Tatsat Chronicle Magazine

UN Report Lists 23 Countries as “Drought-Hit”

The report warned that if current land degradation trends continue, food supply disruptions, forced migration, rapid biodiversity loss and species extinctions will increase, accompanied by a higher risk of zoonotic diseases like COVID-19, declining human health, and land resource conflicts.
May 16, 2022
Drought

According to the Global Land Outlook report released by the United Nations, Pakistan along with 23 other countries has been listed as “drought-hit”.

The United Nations on May 15 listed 23 countries that are facing drought emergencies. According to the report released by the United Nations Convention to Combat Desertification (UNCCD), these 23 countries have experienced drought emergencies in the last two years.

The 23 countries are Afghanistan, Angola, Brazil, Burkina Faso, Chile, Ethiopia, Iran, Iraq, Kazakhstan, Kenya, Lesotho, Mali, Mauritania, Madagascar, Malawi, Mozambique, Niger, Somalia, South Sudan, Syria, Pakistan, the United States and Zambia, reported Pakistani daily, Dawn.

The report added that an additional 4 million square kilometres will need rehabilitation by 2050, while emphasising the need to provide immediate funding to developing countries.

United Nations Global Land Outlook says that desertification control through sustainable land management on productive land is scarce in Pakistan, as 80 percent of the country is arid or semi-arid. Land degradation and desertification are caused by unsustainable land management practices, coupled with increased demand for natural resources, and driven by a rapidly growing and largely rural population dependent on dry lands for their livelihoods.

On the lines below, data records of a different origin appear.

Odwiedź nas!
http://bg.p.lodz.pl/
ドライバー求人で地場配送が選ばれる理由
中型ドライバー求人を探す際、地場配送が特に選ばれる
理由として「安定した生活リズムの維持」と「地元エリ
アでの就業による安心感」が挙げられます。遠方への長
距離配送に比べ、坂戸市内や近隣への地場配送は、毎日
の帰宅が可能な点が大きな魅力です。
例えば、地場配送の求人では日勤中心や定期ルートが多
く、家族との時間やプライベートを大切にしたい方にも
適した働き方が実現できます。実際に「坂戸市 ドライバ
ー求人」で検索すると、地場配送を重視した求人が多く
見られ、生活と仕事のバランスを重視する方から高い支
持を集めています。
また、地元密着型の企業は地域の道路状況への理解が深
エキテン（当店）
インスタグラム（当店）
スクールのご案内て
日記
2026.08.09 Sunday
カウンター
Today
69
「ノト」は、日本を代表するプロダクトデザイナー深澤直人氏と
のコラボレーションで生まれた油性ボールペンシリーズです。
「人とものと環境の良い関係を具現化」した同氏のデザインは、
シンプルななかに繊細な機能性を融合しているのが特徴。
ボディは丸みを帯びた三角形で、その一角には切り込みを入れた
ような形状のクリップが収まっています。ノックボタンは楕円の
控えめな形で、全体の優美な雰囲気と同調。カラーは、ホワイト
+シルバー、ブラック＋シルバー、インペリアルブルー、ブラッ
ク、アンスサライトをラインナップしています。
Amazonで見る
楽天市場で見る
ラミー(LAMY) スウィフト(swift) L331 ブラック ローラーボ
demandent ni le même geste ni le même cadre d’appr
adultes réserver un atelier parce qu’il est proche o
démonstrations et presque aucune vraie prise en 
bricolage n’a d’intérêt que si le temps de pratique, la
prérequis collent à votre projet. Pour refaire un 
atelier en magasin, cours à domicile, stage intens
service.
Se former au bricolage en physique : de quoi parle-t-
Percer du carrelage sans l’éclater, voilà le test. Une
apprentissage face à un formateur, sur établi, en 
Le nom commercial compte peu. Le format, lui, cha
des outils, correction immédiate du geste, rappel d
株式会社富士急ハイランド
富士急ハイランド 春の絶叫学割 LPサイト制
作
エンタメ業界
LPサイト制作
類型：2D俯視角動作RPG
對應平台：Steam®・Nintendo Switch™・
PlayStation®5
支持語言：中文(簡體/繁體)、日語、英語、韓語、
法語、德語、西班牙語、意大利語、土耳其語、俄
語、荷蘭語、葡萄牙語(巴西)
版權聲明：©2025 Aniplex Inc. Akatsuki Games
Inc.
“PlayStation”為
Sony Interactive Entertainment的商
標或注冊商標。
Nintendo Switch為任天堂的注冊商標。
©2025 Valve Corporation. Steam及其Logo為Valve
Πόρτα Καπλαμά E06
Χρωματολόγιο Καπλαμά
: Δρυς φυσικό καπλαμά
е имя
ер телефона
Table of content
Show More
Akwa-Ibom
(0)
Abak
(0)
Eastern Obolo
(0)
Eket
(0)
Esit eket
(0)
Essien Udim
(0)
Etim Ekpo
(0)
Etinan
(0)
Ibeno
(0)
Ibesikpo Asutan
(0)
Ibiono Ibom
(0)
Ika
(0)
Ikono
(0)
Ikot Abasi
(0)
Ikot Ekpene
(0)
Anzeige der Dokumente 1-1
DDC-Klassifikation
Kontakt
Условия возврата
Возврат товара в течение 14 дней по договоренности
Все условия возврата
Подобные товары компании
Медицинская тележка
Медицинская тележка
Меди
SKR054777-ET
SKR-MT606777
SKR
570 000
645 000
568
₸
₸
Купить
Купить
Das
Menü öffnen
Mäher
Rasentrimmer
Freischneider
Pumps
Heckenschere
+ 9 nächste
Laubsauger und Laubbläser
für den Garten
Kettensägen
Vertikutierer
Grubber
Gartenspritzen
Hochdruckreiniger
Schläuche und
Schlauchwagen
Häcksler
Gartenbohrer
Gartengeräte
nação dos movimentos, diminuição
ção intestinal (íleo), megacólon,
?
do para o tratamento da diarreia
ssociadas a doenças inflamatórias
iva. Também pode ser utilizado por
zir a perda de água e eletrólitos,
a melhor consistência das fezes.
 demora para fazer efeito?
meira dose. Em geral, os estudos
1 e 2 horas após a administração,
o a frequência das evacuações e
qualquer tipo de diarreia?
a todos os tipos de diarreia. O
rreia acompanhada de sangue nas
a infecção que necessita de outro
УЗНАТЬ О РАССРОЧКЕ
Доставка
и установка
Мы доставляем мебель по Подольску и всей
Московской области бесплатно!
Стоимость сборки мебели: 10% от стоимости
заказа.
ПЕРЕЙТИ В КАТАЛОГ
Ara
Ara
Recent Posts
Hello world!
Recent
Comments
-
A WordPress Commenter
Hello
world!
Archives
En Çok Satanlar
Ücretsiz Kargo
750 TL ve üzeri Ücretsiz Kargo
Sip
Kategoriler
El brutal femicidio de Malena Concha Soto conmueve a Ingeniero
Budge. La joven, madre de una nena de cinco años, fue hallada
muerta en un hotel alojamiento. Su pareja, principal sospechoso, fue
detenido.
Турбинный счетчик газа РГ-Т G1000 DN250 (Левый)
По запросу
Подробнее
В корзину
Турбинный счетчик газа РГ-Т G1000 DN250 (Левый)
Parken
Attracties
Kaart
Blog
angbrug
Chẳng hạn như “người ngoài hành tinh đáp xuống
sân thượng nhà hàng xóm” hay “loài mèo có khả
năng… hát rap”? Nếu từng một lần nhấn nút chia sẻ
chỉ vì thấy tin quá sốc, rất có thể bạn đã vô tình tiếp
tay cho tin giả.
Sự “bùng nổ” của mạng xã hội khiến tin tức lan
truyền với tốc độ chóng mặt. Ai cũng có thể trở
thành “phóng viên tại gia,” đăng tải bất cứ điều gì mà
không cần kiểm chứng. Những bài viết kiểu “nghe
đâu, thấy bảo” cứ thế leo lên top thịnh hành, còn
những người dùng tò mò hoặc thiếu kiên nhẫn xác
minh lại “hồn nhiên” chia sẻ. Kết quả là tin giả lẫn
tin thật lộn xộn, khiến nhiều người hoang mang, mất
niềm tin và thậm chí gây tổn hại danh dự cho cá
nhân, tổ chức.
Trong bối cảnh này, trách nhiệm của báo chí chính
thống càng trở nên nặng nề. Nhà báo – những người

The report says nations’ current pledge to restore one billion degraded hectares by 2030 requires $1.6 trillion this decade — a fraction of today’s annual $700 billion in fossil fuel and agricultural subsidies.

The report warned that at no other point in modern history has humanity faced such an array of familiar and unfamiliar risks and hazards, interacting in a hyper-connected and rapidly changing world.